*YOUR GOAL*:
Where the line containing "The approach adopted" appears, end the copy there, keeping that line; start from the first line of the entries, copy exactly, and omit pictures.

THE DATA Block Start

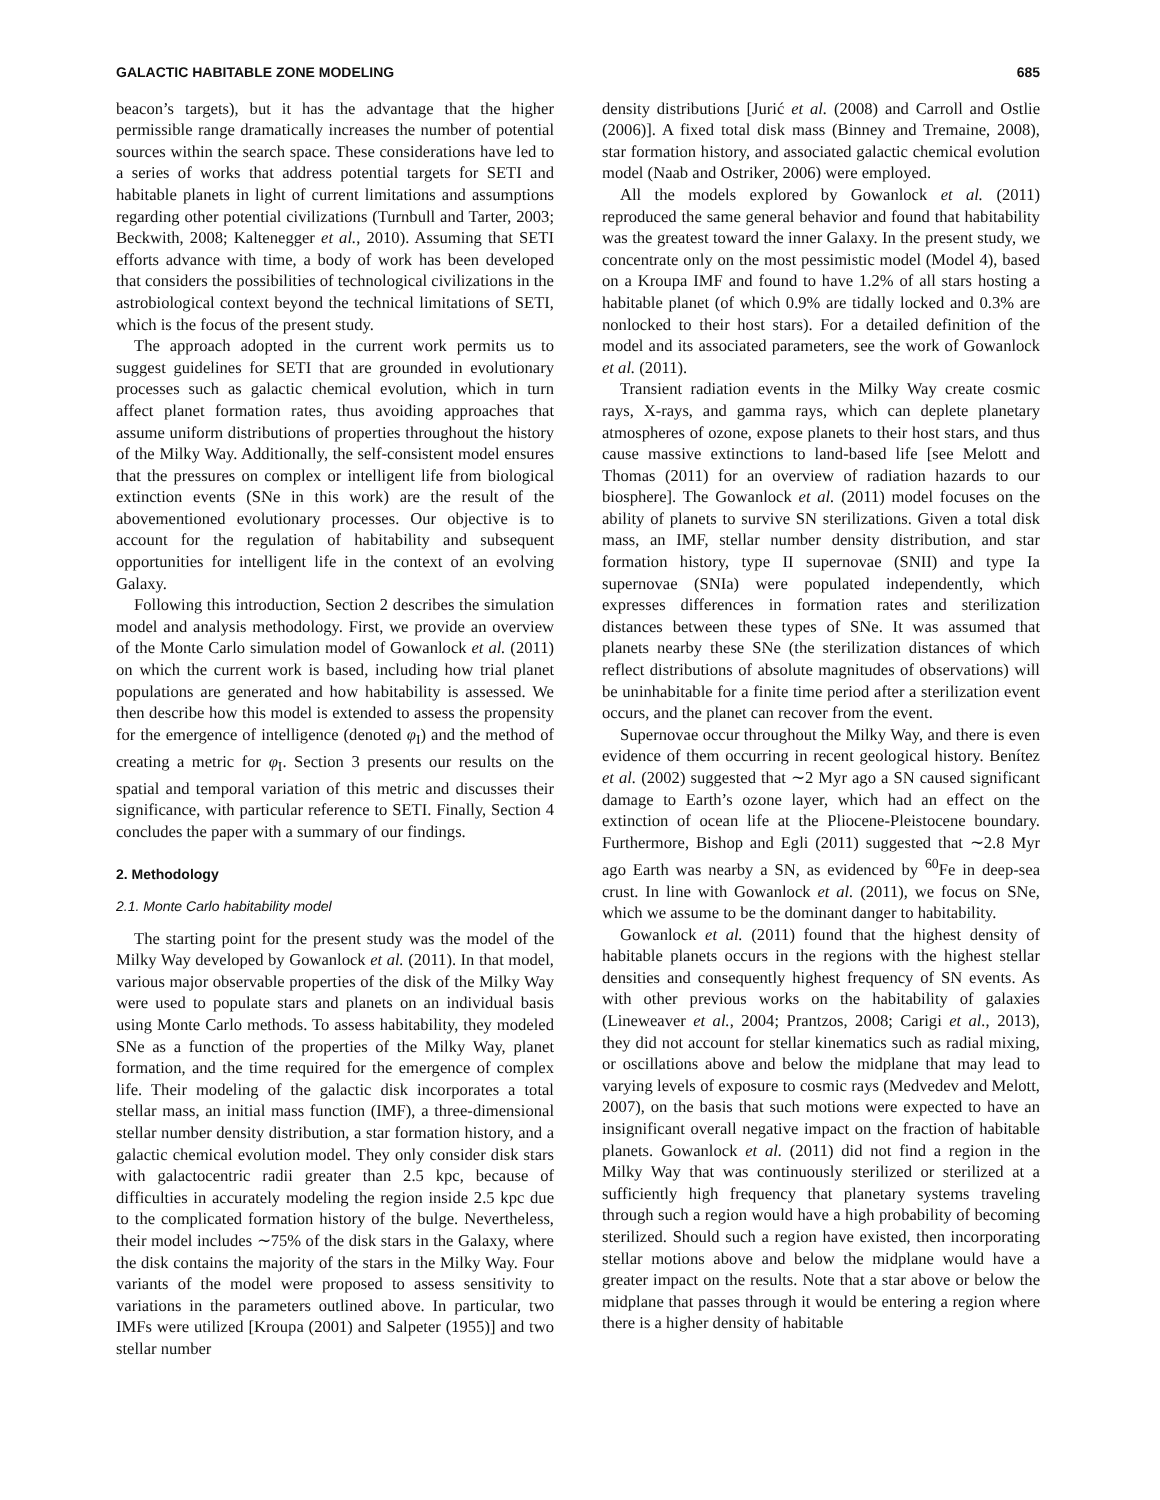GALACTIC HABITABLE ZONE MODELING 685
beacon’s targets), but it has the advantage that the higher permissible range dramatically increases the number of potential sources within the search space. These considerations have led to a series of works that address potential targets for SETI and habitable planets in light of current limitations and assumptions regarding other potential civilizations (Turnbull and Tarter, 2003; Beckwith, 2008; Kaltenegger et al., 2010). Assuming that SETI efforts advance with time, a body of work has been developed that considers the possibilities of technological civilizations in the astrobiological context beyond the technical limitations of SETI, which is the focus of the present study.
The approach adopted in the current work permits us to suggest guidelines for SETI that are grounded in evolutionary processes such as galactic chemical evolution, which in turn affect planet formation rates, thus avoiding approaches that assume uniform distributions of properties throughout the history of the Milky Way. Additionally, the self-consistent model ensures that the pressures on complex or intelligent life from biological extinction events (SNe in this work) are the result of the abovementioned evolutionary processes. Our objective is to account for the regulation of habitability and subsequent opportunities for intelligent life in the context of an evolving Galaxy.
Following this introduction, Section 2 describes the simulation model and analysis methodology. First, we provide an overview of the Monte Carlo simulation model of Gowanlock et al. (2011) on which the current work is based, including how trial planet populations are generated and how habitability is assessed. We then describe how this model is extended to assess the propensity for the emergence of intelligence (denoted φ<sub>I</sub>) and the method of creating a metric for φ<sub>I</sub>. Section 3 presents our results on the spatial and temporal variation of this metric and discusses their significance, with particular reference to SETI. Finally, Section 4 concludes the paper with a summary of our findings.
2. Methodology
2.1. Monte Carlo habitability model
The starting point for the present study was the model of the Milky Way developed by Gowanlock et al. (2011). In that model, various major observable properties of the disk of the Milky Way were used to populate stars and planets on an individual basis using Monte Carlo methods. To assess habitability, they modeled SNe as a function of the properties of the Milky Way, planet formation, and the time required for the emergence of complex life. Their modeling of the galactic disk incorporates a total stellar mass, an initial mass function (IMF), a three-dimensional stellar number density distribution, a star formation history, and a galactic chemical evolution model. They only consider disk stars with galactocentric radii greater than 2.5 kpc, because of difficulties in accurately modeling the region inside 2.5 kpc due to the complicated formation history of the bulge. Nevertheless, their model includes ∼75% of the disk stars in the Galaxy, where the disk contains the majority of the stars in the Milky Way. Four variants of the model were proposed to assess sensitivity to variations in the parameters outlined above. In particular, two IMFs were utilized [Kroupa (2001) and Salpeter (1955)] and two stellar number
density distributions [Jurić et al. (2008) and Carroll and Ostlie (2006)]. A fixed total disk mass (Binney and Tremaine, 2008), star formation history, and associated galactic chemical evolution model (Naab and Ostriker, 2006) were employed.
All the models explored by Gowanlock et al. (2011) reproduced the same general behavior and found that habitability was the greatest toward the inner Galaxy. In the present study, we concentrate only on the most pessimistic model (Model 4), based on a Kroupa IMF and found to have 1.2% of all stars hosting a habitable planet (of which 0.9% are tidally locked and 0.3% are nonlocked to their host stars). For a detailed definition of the model and its associated parameters, see the work of Gowanlock et al. (2011).
Transient radiation events in the Milky Way create cosmic rays, X-rays, and gamma rays, which can deplete planetary atmospheres of ozone, expose planets to their host stars, and thus cause massive extinctions to land-based life [see Melott and Thomas (2011) for an overview of radiation hazards to our biosphere]. The Gowanlock et al. (2011) model focuses on the ability of planets to survive SN sterilizations. Given a total disk mass, an IMF, stellar number density distribution, and star formation history, type II supernovae (SNII) and type Ia supernovae (SNIa) were populated independently, which expresses differences in formation rates and sterilization distances between these types of SNe. It was assumed that planets nearby these SNe (the sterilization distances of which reflect distributions of absolute magnitudes of observations) will be uninhabitable for a finite time period after a sterilization event occurs, and the planet can recover from the event.
Supernovae occur throughout the Milky Way, and there is even evidence of them occurring in recent geological history. Benítez et al. (2002) suggested that ∼2 Myr ago a SN caused significant damage to Earth’s ozone layer, which had an effect on the extinction of ocean life at the Pliocene-Pleistocene boundary. Furthermore, Bishop and Egli (2011) suggested that ∼2.8 Myr ago Earth was nearby a SN, as evidenced by <sup>60</sup>Fe in deep-sea crust. In line with Gowanlock et al. (2011), we focus on SNe, which we assume to be the dominant danger to habitability.
Gowanlock et al. (2011) found that the highest density of habitable planets occurs in the regions with the highest stellar densities and consequently highest frequency of SN events. As with other previous works on the habitability of galaxies (Lineweaver et al., 2004; Prantzos, 2008; Carigi et al., 2013), they did not account for stellar kinematics such as radial mixing, or oscillations above and below the midplane that may lead to varying levels of exposure to cosmic rays (Medvedev and Melott, 2007), on the basis that such motions were expected to have an insignificant overall negative impact on the fraction of habitable planets. Gowanlock et al. (2011) did not find a region in the Milky Way that was continuously sterilized or sterilized at a sufficiently high frequency that planetary systems traveling through such a region would have a high probability of becoming sterilized. Should such a region have existed, then incorporating stellar motions above and below the midplane would have a greater impact on the results. Note that a star above or below the midplane that passes through it would be entering a region where there is a higher density of habitable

THE DATA Block End

*ANSWER BELOW*:
GALACTIC HABITABLE ZONE MODELING 685
beacon’s targets), but it has the advantage that the higher permissible range dramatically increases the number of potential sources within the search space. These considerations have led to a series of works that address potential targets for SETI and habitable planets in light of current limitations and assumptions regarding other potential civilizations (Turnbull and Tarter, 2003; Beckwith, 2008; Kaltenegger et al., 2010). Assuming that SETI efforts advance with time, a body of work has been developed that considers the possibilities of technological civilizations in the astrobiological context beyond the technical limitations of SETI, which is the focus of the present study.
The approach adopted in the current work permits us to suggest guidelines for SETI that are grounded in evolutionary processes such as galactic chemical evolution, which in turn affect planet formation rates, thus avoiding approaches that assume uniform distributions of properties throughout the history of the Milky Way. Additionally, the self-consistent model ensures that the pressures on complex or intelligent life from biological extinction events (SNe in this work) are the result of the abovementioned evolutionary processes. Our objective is to account for the regulation of habitability and subsequent opportunities for intelligent life in the context of an evolving Galaxy.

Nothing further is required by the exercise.